Go through the lines below and count those that contain "need"; the number is all that should be returned.

EXERCISE INPUTS:
··········

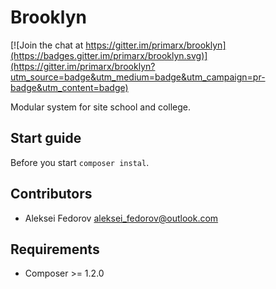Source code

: # Brooklyn

[![Join the chat at https://gitter.im/primarx/brooklyn](https://badges.gitter.im/primarx/brooklyn.svg)](https://gitter.im/primarx/brooklyn?utm_source=badge&utm_medium=badge&utm_campaign=pr-badge&utm_content=badge)

Modular system for site school and college.

## Start guide

Before you start `composer instal`.

## Contributors

* Aleksei Fedorov <aleksei_fedorov@outlook.com>

## Requirements

* Composer >= 1.2.0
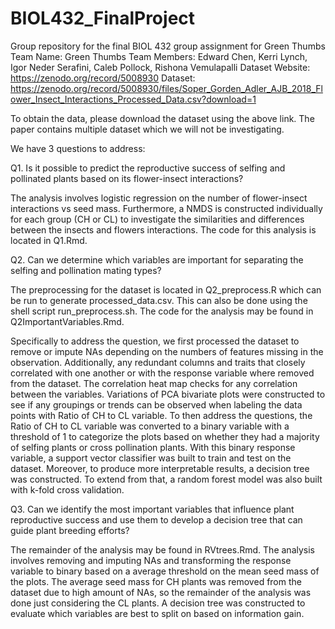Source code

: # BIOL432_FinalProject
Group repository for the final BIOL 432 group assignment for Green Thumbs
Team Name: Green Thumbs
Team Members: Edward Chen, Kerri Lynch, Igor Neder Serafini, Caleb Pollock, Rishona Vemulapalli
Dataset Website: https://zenodo.org/record/5008930
Dataset: https://zenodo.org/record/5008930/files/Soper_Gorden_Adler_AJB_2018_Flower_Insect_Interactions_Processed_Data.csv?download=1

To obtain the data, please download the dataset using the above link. The paper contains multiple dataset which we will not be investigating.

We have 3 questions to address:

Q1. Is it possible to predict the reproductive success of selfing and pollinated plants based on its flower-insect interactions? 

The analysis involves logistic regression on the number of flower-insect interactions vs seed mass. Furthermore, a NMDS is constructed individually for each group (CH or CL) to investigate the similarities and differences between the insects and flowers interactions. The code for this analysis is located in Q1.Rmd.

Q2. Can we determine which variables are important for separating the selfing and pollination mating types?

The preprocessing for the dataset is located in Q2_preprocess.R which can be run to generate processed_data.csv. This can also be done using the shell script run_preprocess.sh. The code for the analysis may be found in Q2ImportantVariables.Rmd.

Specifically to address the question, we first processed the dataset to remove or impute NAs depending on the numbers of features missing in the observation. Additionally, any redundant columns and traits that closely correlated with one another or with the response variable where removed from the dataset. The correlation heat map checks for any correlation between the variables. Variations of PCA bivariate plots were constructed to see if any groupings or trends can be observed when labeling the data points with Ratio of CH to CL variable. To then address the questions, the Ratio of CH to CL variable was converted to a binary variable with a threshold of 1 to categorize the plots based on whether they had a majority of selfing plants or cross pollination plants. With this binary response variable, a support vector classifier was built to train and test on the dataset. Moreover, to produce more interpretable results, a decision tree was constructed. To extend from that, a random forest model was also built with k-fold cross validation.

Q3. Can we identify the most important variables that influence plant reproductive success and use them to develop a decision tree that can guide plant breeding efforts?

The remainder of the analysis may be found in RVtrees.Rmd. The analysis involves removing and imputing NAs and transforming the response variable to binary based on a average threshold on the mean seed mass of the plots. The average seed mass for CH plants was removed from the dataset due to high amount of NAs, so the remainder of the analysis was done just considering the CL plants. A decision tree was constructed to evaluate which variables are best to split on based on information gain.
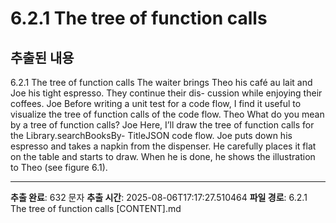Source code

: # 6.2.1 The tree of function calls

## 추출된 내용

6.2.1 The tree of function calls
The waiter brings Theo his café au lait and Joe his tight espresso. They continue their dis-
cussion while enjoying their coffees.
Joe Before writing a unit test for a code flow, I find it useful to visualize the tree of
function calls of the code flow.
Theo What do you mean by a tree of function calls?
Joe Here, I’ll draw the tree of function calls for the Library.searchBooksBy-
TitleJSON code flow.
Joe puts down his espresso and takes a napkin from the dispenser. He carefully places it
flat on the table and starts to draw. When he is done, he shows the illustration to Theo (see
figure 6.1).

---

**추출 완료**: 632 문자
**추출 시간**: 2025-08-06T17:17:27.510464
**파일 경로**: 6.2.1 The tree of function calls [CONTENT].md
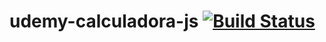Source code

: # udemy-calculadora-js [![Build Status](https://travis-ci.org/guilhermejcgois/udemy-rn-couse.svg?branch=master)](https://travis-ci.org/guilhermejcgois/udemy-rn-couse)
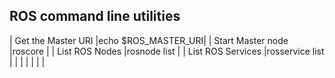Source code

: ## ROS command line utilities


| Get the Master URI  	|echo $ROS_MASTER_URI|
| Start Master node 	|roscore             |
| List ROS Nodes    	|rosnode list        |
| List ROS Services  	|rosservice list     |
|   	                |   	             |
|   	                |   	             |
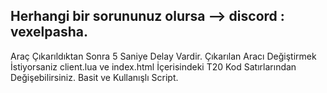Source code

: Herhangi bir sorununuz olursa --> discord : vexelpasha.
------------------------
Araç Çıkarıldıktan Sonra 5 Saniye Delay Vardir.
Çıkarılan Aracı Değiştirmek İstiyorsaniz client.lua ve index.html İçerisindeki T20 Kod Satırlarından Değişebilirsiniz.
Basit ve Kullanışlı Script.
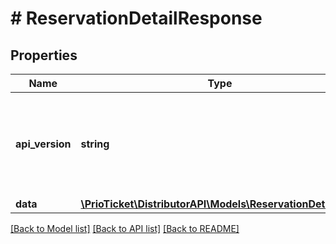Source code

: # # ReservationDetailResponse

## Properties

Name | Type | Description | Notes
------------ | ------------- | ------------- | -------------
**api_version** | **string** | Represents the version of the service API that&#39;s served in the response. | [readonly]
**data** | [**\PrioTicket\DistributorAPI\Models\ReservationDetailData**](ReservationDetailData.md) |  |

[[Back to Model list]](../../README.md#models) [[Back to API list]](../../README.md#endpoints) [[Back to README]](../../README.md)
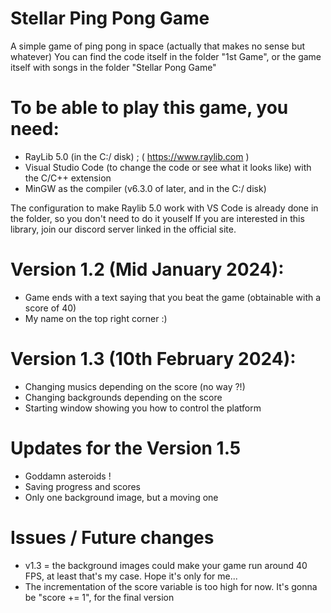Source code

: # Stellar Ping Pong Game

A simple game of ping pong in space (actually that makes no sense but whatever)
You can find the code itself in the folder "1st Game", or the game itself with songs in the folder "Stellar Pong Game"

# To be able to play this game, you need:
- RayLib 5.0 (in the C:/ disk) ; ( https://www.raylib.com )
- Visual Studio Code (to change the code or see what it looks like) with the C/C++ extension
- MinGW as the compiler (v6.3.0 of later, and in the C:/ disk)

The configuration to make Raylib 5.0 work with VS Code is already done in the folder, so you don't need to do it youself
If you are interested in this library, join our discord server linked in the official site.

# Version 1.2 (Mid January 2024): 

- Game ends with a text saying that you beat the game (obtainable with a score of 40)
- My name on the top right corner :)

# Version 1.3 (10th February 2024):

- Changing musics depending on the score (no way ?!)
- Changing backgrounds depending on the score
- Starting window showing you how to control the platform

# Updates for the Version 1.5

- Goddamn asteroids !
- Saving progress and scores
- Only one background image, but a moving one

# Issues / Future changes

- v1.3 = the background images could make your game run around 40 FPS, at least that's my case. Hope it's only for me...
- The incrementation of the score variable is too high for now. It's gonna be "score += 1", for the final version
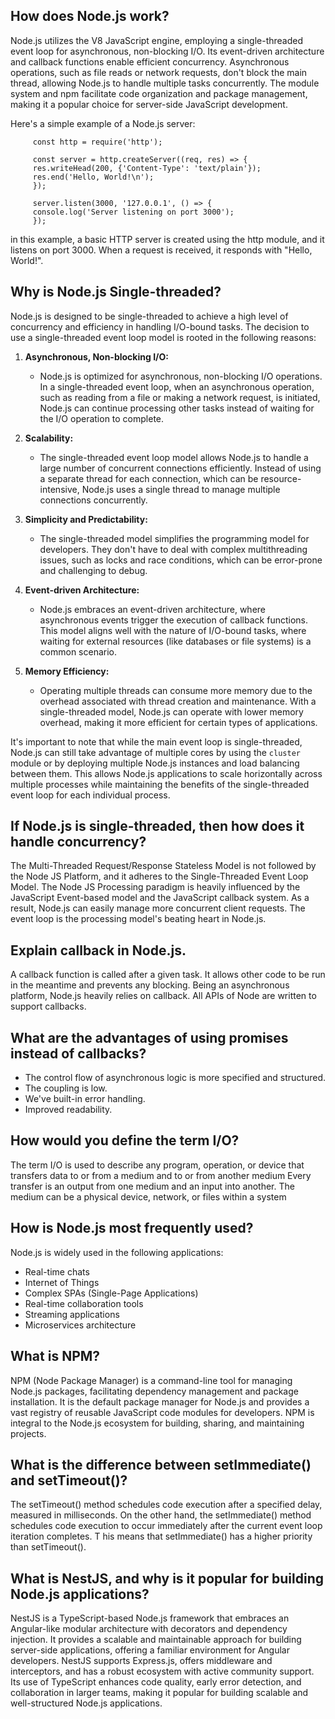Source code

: ## How does Node.js work?

Node.js utilizes the V8 JavaScript engine, employing a single-threaded event loop for asynchronous, non-blocking I/O. Its event-driven architecture and callback functions enable efficient concurrency. Asynchronous operations, such as file reads or network requests, don't block the main thread, allowing Node.js to handle multiple tasks concurrently. The module system and npm facilitate code organization and package management, making it a popular choice for server-side JavaScript development.

Here's a simple example of a Node.js server:

         const http = require('http');

         const server = http.createServer((req, res) => {
         res.writeHead(200, {'Content-Type': 'text/plain'});
         res.end('Hello, World!\n');
         });

         server.listen(3000, '127.0.0.1', () => {
         console.log('Server listening on port 3000');
         });

in this example, a basic HTTP server is created using the http module, and it listens on port 3000. When a request is received, it responds with "Hello, World!".

## Why is Node.js Single-threaded?

Node.js is designed to be single-threaded to achieve a high level of concurrency and efficiency in handling I/O-bound tasks. The decision to use a single-threaded event loop model is rooted in the following reasons:

1. **Asynchronous, Non-blocking I/O:**

   - Node.js is optimized for asynchronous, non-blocking I/O operations. In a single-threaded event loop, when an asynchronous operation, such as reading from a file or making a network request, is initiated, Node.js can continue processing other tasks instead of waiting for the I/O operation to complete.

2. **Scalability:**

   - The single-threaded event loop model allows Node.js to handle a large number of concurrent connections efficiently. Instead of using a separate thread for each connection, which can be resource-intensive, Node.js uses a single thread to manage multiple connections concurrently.

3. **Simplicity and Predictability:**

   - The single-threaded model simplifies the programming model for developers. They don't have to deal with complex multithreading issues, such as locks and race conditions, which can be error-prone and challenging to debug.

4. **Event-driven Architecture:**

   - Node.js embraces an event-driven architecture, where asynchronous events trigger the execution of callback functions. This model aligns well with the nature of I/O-bound tasks, where waiting for external resources (like databases or file systems) is a common scenario.

5. **Memory Efficiency:**
   - Operating multiple threads can consume more memory due to the overhead associated with thread creation and maintenance. With a single-threaded model, Node.js can operate with lower memory overhead, making it more efficient for certain types of applications.

It's important to note that while the main event loop is single-threaded, Node.js can still take advantage of multiple cores by using the `cluster` module or by deploying multiple Node.js instances and load balancing between them. This allows Node.js applications to scale horizontally across multiple processes while maintaining the benefits of the single-threaded event loop for each individual process.

## If Node.js is single-threaded, then how does it handle concurrency?

The Multi-Threaded Request/Response Stateless Model is not followed by the Node JS Platform, and it adheres to the Single-Threaded Event Loop Model.
The Node JS Processing paradigm is heavily influenced by the JavaScript Event-based model and the JavaScript callback system.
As a result, Node.js can easily manage more concurrent client requests. The event loop is the processing model's beating heart in Node.js.

## Explain callback in Node.js.

A callback function is called after a given task. It allows other code to be run in the meantime and prevents any blocking.
Being an asynchronous platform, Node.js heavily relies on callback. All APIs of Node are written to support callbacks.

## What are the advantages of using promises instead of callbacks?

- The control flow of asynchronous logic is more specified and structured.
- The coupling is low.
- We've built-in error handling.
- Improved readability.

## How would you define the term I/O?

The term I/O is used to describe any program, operation, or device that transfers data to or from a medium and to or from another medium
Every transfer is an output from one medium and an input into another. The medium can be a physical device, network, or files within a system

## How is Node.js most frequently used?

Node.js is widely used in the following applications:

- Real-time chats
- Internet of Things
- Complex SPAs (Single-Page Applications)
- Real-time collaboration tools
- Streaming applications
- Microservices architecture

## What is NPM?

NPM (Node Package Manager) is a command-line tool for managing Node.js packages, facilitating dependency management and package installation. It is the default package manager for Node.js and provides a vast registry of reusable JavaScript code modules for developers. NPM is integral to the Node.js ecosystem for building, sharing, and maintaining projects.

## What is the difference between setImmediate() and setTimeout()?

The setTimeout() method schedules code execution after a specified delay, measured in milliseconds. On the other hand, the setImmediate()
method schedules code execution to occur immediately after the current event loop iteration completes. T
his means that setImmediate() has a higher priority than setTimeout().

## What is NestJS, and why is it popular for building Node.js applications?

NestJS is a TypeScript-based Node.js framework that embraces an Angular-like modular architecture with decorators and dependency injection. It provides a scalable and maintainable approach for building server-side applications, offering a familiar environment for Angular developers. NestJS supports Express.js, offers middleware and interceptors, and has a robust ecosystem with active community support. Its use of TypeScript enhances code quality, early error detection, and collaboration in larger teams, making it popular for building scalable and well-structured Node.js applications.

··········

REPLY TO THE TASK:
2